I have implemented a possible mechanism to achieve this, using a wrapper that adds bitflags to a TxNum. E.g., A "miner" recipient in block n is represented as the TxNum of the first tx in that block, with a specific flag in the upper bits. So all data can be kept in one table:

tjayrush commented 1 year ago

The method returns a list of relevant transaction ids that could be used by the user to start ERC20 accounting, ERC721 accounting, ether accounting, or any other purpose.

I wanted to highlight this for two reasons: (1) the definition of appearance should be as broad as possible so that it includes any possible use case-let the end user decide which particulars they are interested in, and (2) almost every time I explain this to someone, I use the idea of accounting, but the "any other purpose" of this may be the most important. With a complete list of appearances, once could re-create any state change whatsoever. Not just changes in balances. Changes in any state. This also argues for as inclusive an index as possible. That's why I focus on what I call "Every appearance of any address anywhere on the chain."

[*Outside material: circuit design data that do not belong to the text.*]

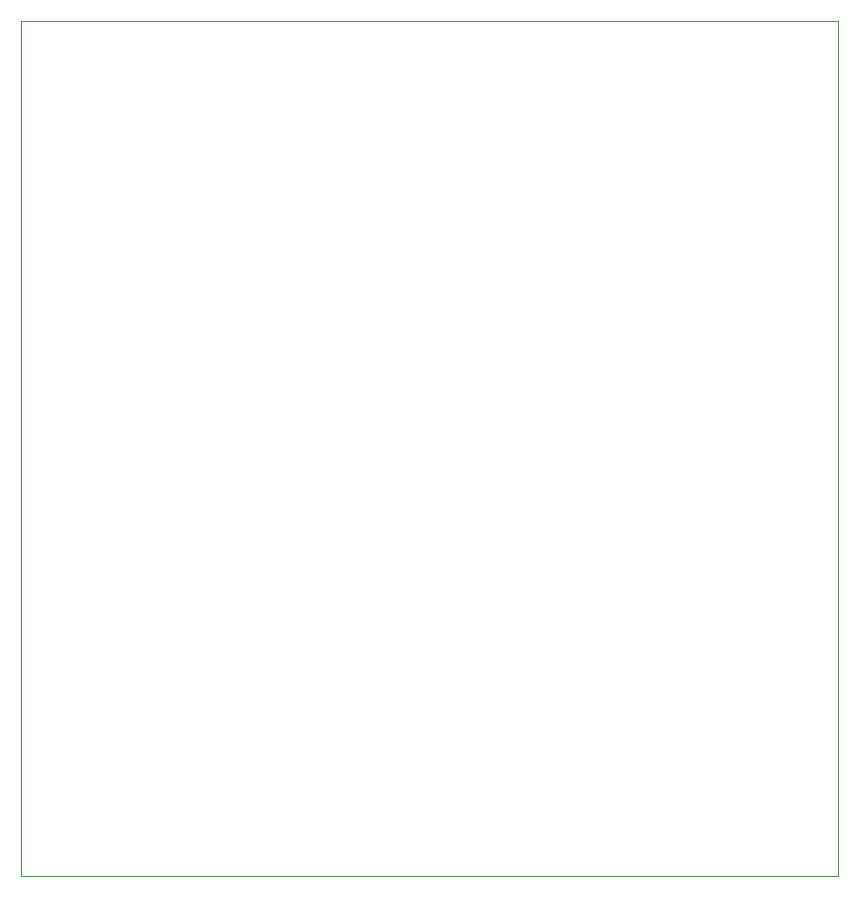
<source format=gbr>
%TF.GenerationSoftware,KiCad,Pcbnew,9.0.7*%
%TF.CreationDate,2026-02-16T21:59:21+01:00*%
%TF.ProjectId,anemometre,616e656d-6f6d-4657-9472-652e6b696361,rev?*%
%TF.SameCoordinates,Original*%
%TF.FileFunction,Profile,NP*%
%FSLAX46Y46*%
G04 Gerber Fmt 4.6, Leading zero omitted, Abs format (unit mm)*
G04 Created by KiCad (PCBNEW 9.0.7) date 2026-02-16 21:59:21*
%MOMM*%
%LPD*%
G01*
G04 APERTURE LIST*
%TA.AperFunction,Profile*%
%ADD10C,0.050000*%
%TD*%
G04 APERTURE END LIST*
D10*
X72136000Y-22860000D02*
X141351000Y-22860000D01*
X141351000Y-95250000D01*
X72136000Y-95250000D01*
X72136000Y-22860000D01*
M02*

</source>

But, note that there has to be the notion of a badress (that is otherwise valid addresses that are excluded because if one does not exclude them the index ballons in size). Every single 20-byte string of bytes is a valid address, but, as an example, 0x0000000000000000000000000000ffffffffffff probably isn't one. All pre-compiles are also baddresses. Part of the very clear definition of an appearance has to exclude baddresses.

gakonst commented 1 year ago

Love the progress on all this - just to say it explicitly, we're happy to iterate on this in the branch, but ideally we can figure out ways to introduce APIs like this w/o necessarily introducing large main codebase maintenance overheads..

We already have utilities for extending the CLI, see here: https://github.com/paradigmxyz/reth/blob/main/examples/additional-rpc-namespace-in-cli/src/main.rs#L52. So it might be a matter of showing how to also run additional stages.

github-actions[bot] commented 1 year ago

This issue is stale because it has been open for 14 days with no activity.

github-actions[bot] commented 1 year ago

This issue was closed because it has been inactive for 7 days since being marked as stale.

A2be commented 1 year ago

Happy to see this reopened, just 'cause I'm really looking forward to seeing Reth implement a solution to, in my view, the early failure to spec this into the EVM in 2015.